Era la música de las esferas. Siendo evidente que lo que veíamos, ya había sido visto antes.

Pero eran muchos los mundos, y entre toda la maravilla que aprendíamos a diario, la más sorprendente fue entender que era nuestra mirada la que escogía, entre la infinitud de posibles notas, lo que sería la realidad del día.

Con el tiempo ya no teníamos que escondernos para lograr la concentración necesaria. Habíamos afinado tanto nuestro nuevo sentido, que se había convertido en nuestra forma permanente de ver las cosas. Pero tanta luz nos apartó de la muchedumbre. Éramos como invisibles. Entonces, y al mismo tiempo, se nos hizo claro lo que debíamos hacer.

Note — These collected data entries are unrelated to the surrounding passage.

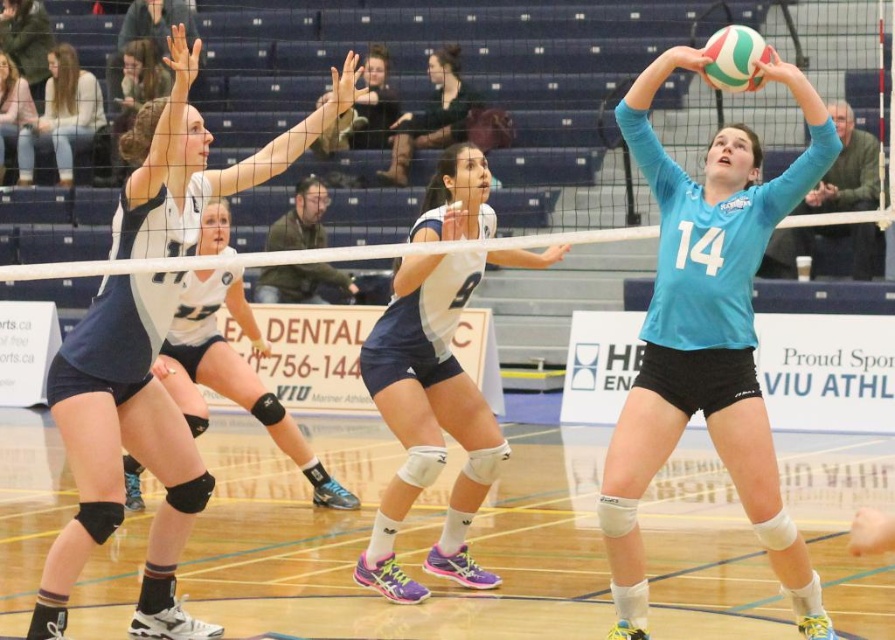
Between wooden floor at center and white matte volleyball at center, which one appears on the left side from the viewer's perspective?

wooden floor at center is more to the left.

Between point (760, 620) and point (471, 384), which one is positioned in front?

Positioned in front is point (760, 620).

Find the location of a particular element. This screenshot has width=895, height=640. wooden floor at center is located at coordinates (398, 541).

Can you confirm if white matte volleyball at center is smaller than matte white jersey at upper left?

Actually, white matte volleyball at center might be larger than matte white jersey at upper left.

Locate an element on the screen. Image resolution: width=895 pixels, height=640 pixels. white matte volleyball at center is located at coordinates (432, 413).

Does teal matte volleyball at center appear on the right side of matte white jersey at center?

Indeed, teal matte volleyball at center is positioned on the right side of matte white jersey at center.

Who is positioned more to the right, teal matte volleyball at center or matte white jersey at center?

Positioned to the right is teal matte volleyball at center.

Is point (629, 97) farther from camera compared to point (135, 166)?

No.

Locate an element on the screen. This screenshot has height=640, width=895. teal matte volleyball at center is located at coordinates (706, 337).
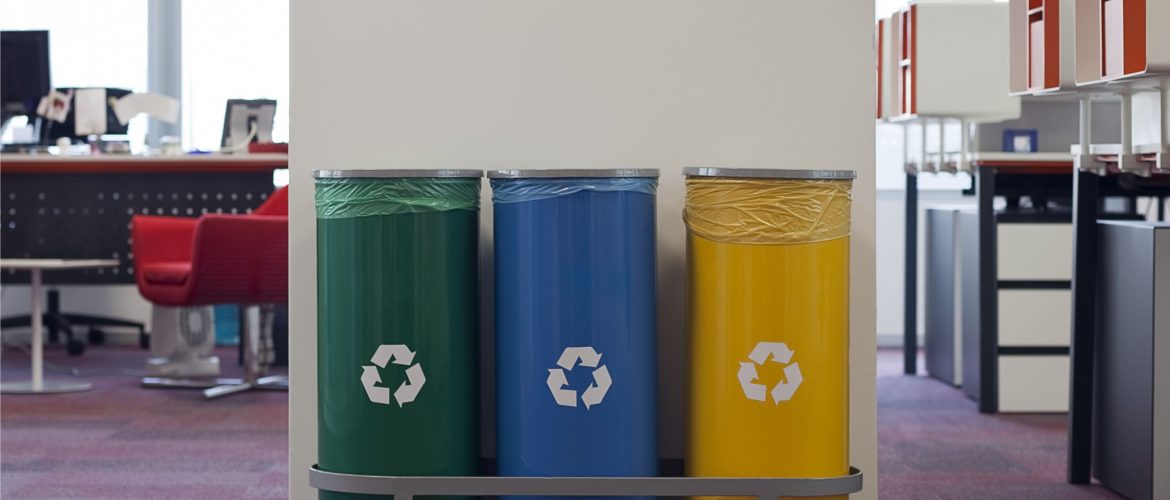
Find the location of `metal pedestal of red chair`. metal pedestal of red chair is located at coordinates tap(249, 346).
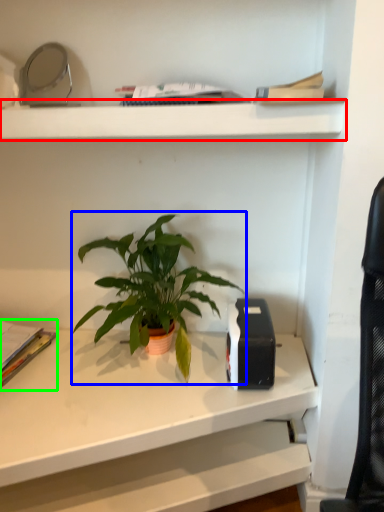
Question: Estimate the real-world distances between objects in this image. Which object is closer to shelf (highlighted by a red box), houseplant (highlighted by a blue box) or paperback book (highlighted by a green box)?

Choices:
 (A) houseplant
 (B) paperback book

Answer: (A)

Escogimos una playa bien concurrida en un fin de semana largo. Nos paramos a pocos pasos de donde rompían las olas y en un santiamén, ante los atónitos ojos de la inesperada audiencia, fluimos en corriente polvorosa hasta fundirnos con la arena del lugar. Muy pocos de los que presenciaron nuestra transformación se atrevieron a mirarse entre sí. Todos prefirieron asumir ignorancia y, aunque desconcertados por lo visto, pretendieron no haber visto nada. No nos preocupó el dejar atrás un mundo casi ciego, sabíamos que nuestros anfitriones celestes ya nos preparaban el escenario para que un nuevo grupo de futuros amigos, en cualquier parte del planeta, vieran más allá de lo que casi todos están dispuestos a ver.